作者:理查德·哈斯   来源:华盛顿邮报   字体放大  字体缩小

【编者按:《华盛顿邮报》7月25日发表美国外关系委员会会长理查德·哈斯题为(Richard Haass)“蓬皮奥不懂中国、尼克松和美国外交”的时评(What Mike Pompeo doesn’t understand about China, Richard Nixon, and the U.S. foreign policy)。哈斯在文章结尾说,老罗斯福的外交座右铭是手握大棒,柔声细语,蓬佩奥的做法恰恰相反。今天看到国内对这一时评(op-ed)两个编译版本,跟英文原文一同发布,以飨读者。点击这里查看英文原文。】

一、微信没有编译信息的转发版本:蓬佩奥“不懂历史、不懂中国也不懂美国”

2020年7月26日,美国《华盛顿邮报》刊登美国智库“美国外交关系委员会”主席理查德·哈斯的文章,批评蓬佩奥上周四对中国言辞激烈的演讲“不懂历史、不懂中国也不懂美国”。哈斯认为,蓬佩奥宣布尼克松开启的对华接触政策“失败”,可他自己在美国应该如何处理对华关系上没有给出任何答案。

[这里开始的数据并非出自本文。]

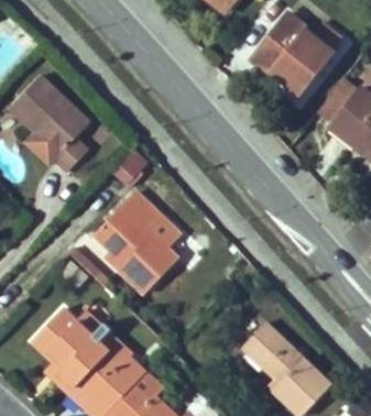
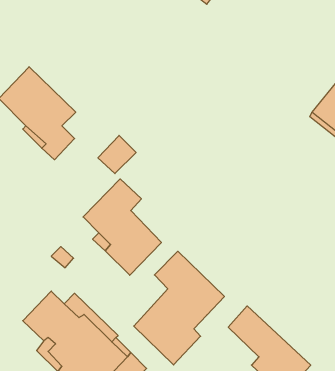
building: [252,12,337,95] -> none
building: none -> [134,251,224,365]

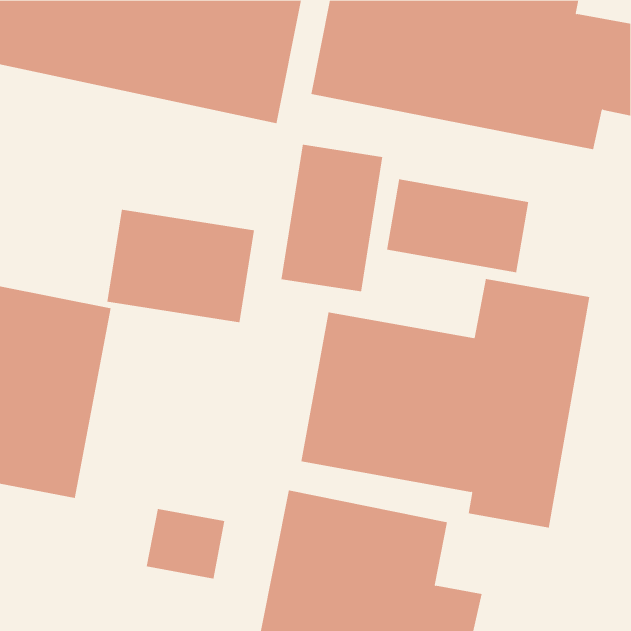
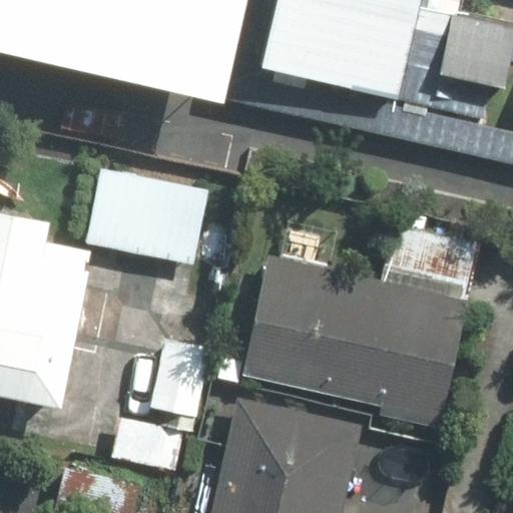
building: [281,144,383,292] -> none
building: [387,179,529,273] -> none

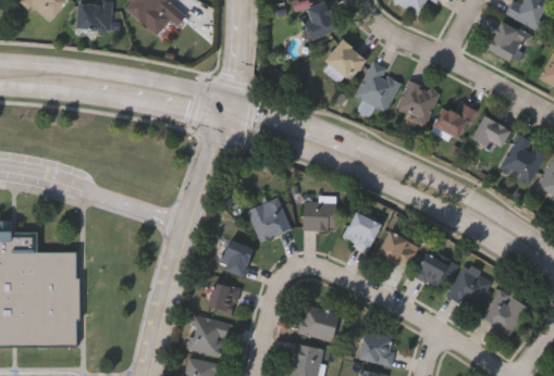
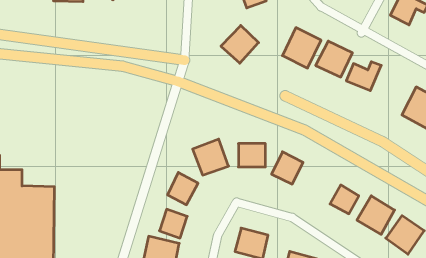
building: [319,39,365,85] -> [221,25,259,63]
building: [470,115,510,154] -> none
building: [377,230,419,271] -> none

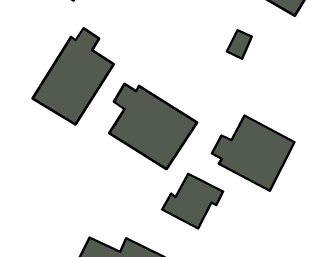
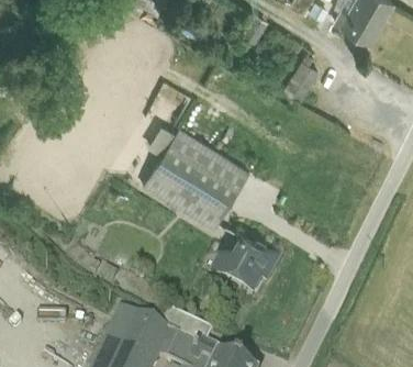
building: [32,28,114,125] -> none
building: [212,115,294,191] -> none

理查德·哈斯的文章批评国务卿迈克·蓬佩奥,“美国首席外交官一点都不外交”。“更严重的是,美中关系比其他任何双边关系都更加能够决定这个时代(的走向),可他拿不出任何连贯可行的政策,还暴露了自己对历史的误读”。

理查德·内森·哈斯(Richard Nathan Haass),曾就任美国国务院政策规划主任和前国务卿克林·鲍威尔的幕僚。 1989年至1993年,理查德·哈斯是老布什的特别助理和美国国家安全委员会在近东和南亚事务的高级主管。在这之前,他曾担任过国务院和美国国防部的多个职务,同时也曾是参议院的立法幕僚。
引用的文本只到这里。